In order to ascertain the delivery route, we assessed the involvement of Rab11-dependent trafficking, which mediates the activity-dependent delivery of GluA1-containing-AMPAR from intracellular compartments into synapses during Long Term Potentiation (LTP). To evaluate the role of Rab11 in AMPAR synaptic delivery upon cholesterol removal we used a well-characterized dominant negative (DN) version of Rab11 (Rab11-S25N). Our data show that Rab11-DN blocks the potentiation of AMPAR currents produced by acute cholesterol depletion. Thus, we conclude that Rab11-dependent trafficking mediates the synaptic delivery of AMPARs triggered by cholesterol removal as observed during LTP.
It has been recently shown that a reduction of cholesterol levels in hepatic cells triggers the mobilization of Rab11 recycling endosomes, in a process mediated by Cdc42 activation. Therefore, we hypothesized that a similar mechanism may be operating in neurons. We first evaluated whether cholesterol removal alters Cdc42 activation in hippocampal slices. To this end, we measured the amount of active (GTP-bound) Cdc42 with a standard pull-down assay (GST-Pak3-CRIB) and showed that cholesterol reduction produces a significant activation of Cdc42 in hippocampal extracts. We then tested whether Cdc42 activation was required for AMPAR synaptic delivery triggered by cholesterol removal. Similar to the experiments for Rab11-DN, we expressed a well-characterized dominant negative form of Cdc42 (T17N) and demonstrated that Cdc42-DN blocks the enhancement of AMPAR responses induced by cholesterol removal. Therefore, we conclude that AMPAR synaptic potentiation induced by a reduction in cholesterol requires Cdc42 activation.

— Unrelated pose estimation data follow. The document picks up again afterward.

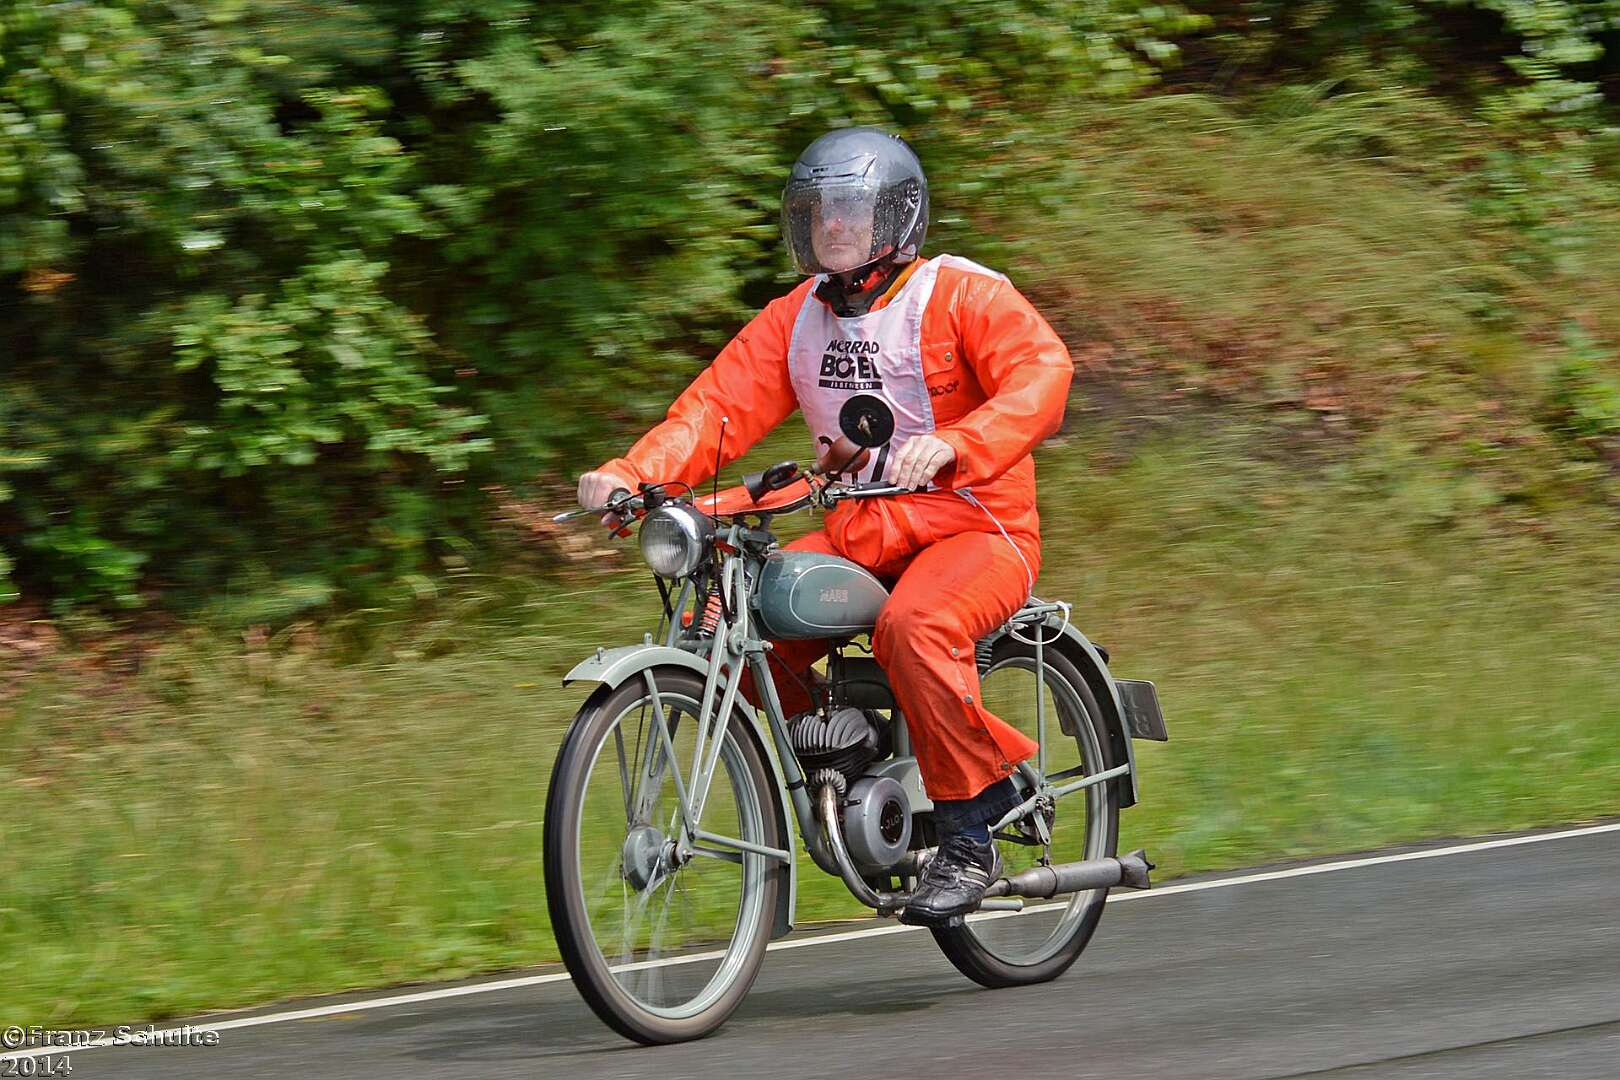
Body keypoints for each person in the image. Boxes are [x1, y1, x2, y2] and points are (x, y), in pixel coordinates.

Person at [576, 127, 1074, 925]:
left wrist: (961, 442)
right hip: (862, 531)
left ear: (897, 215)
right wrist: (632, 473)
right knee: (726, 629)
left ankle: (970, 834)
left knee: (916, 628)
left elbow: (1042, 375)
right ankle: (843, 744)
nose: (832, 225)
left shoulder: (962, 294)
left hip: (978, 526)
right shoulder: (795, 318)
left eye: (850, 208)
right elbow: (715, 409)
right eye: (818, 211)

Altogether our data reveal the existence of a dynamic interplay between cholesterol levels in neurons and synaptic plasticity, and provide a mechanistic link between activity-dependent cholesterol changes, AMPAR trafficking and synaptic plasticity. Given the implication of cholesterol metabolism in brain aging and Alzheimer's disease, we believe that our work will help understanding these conditions.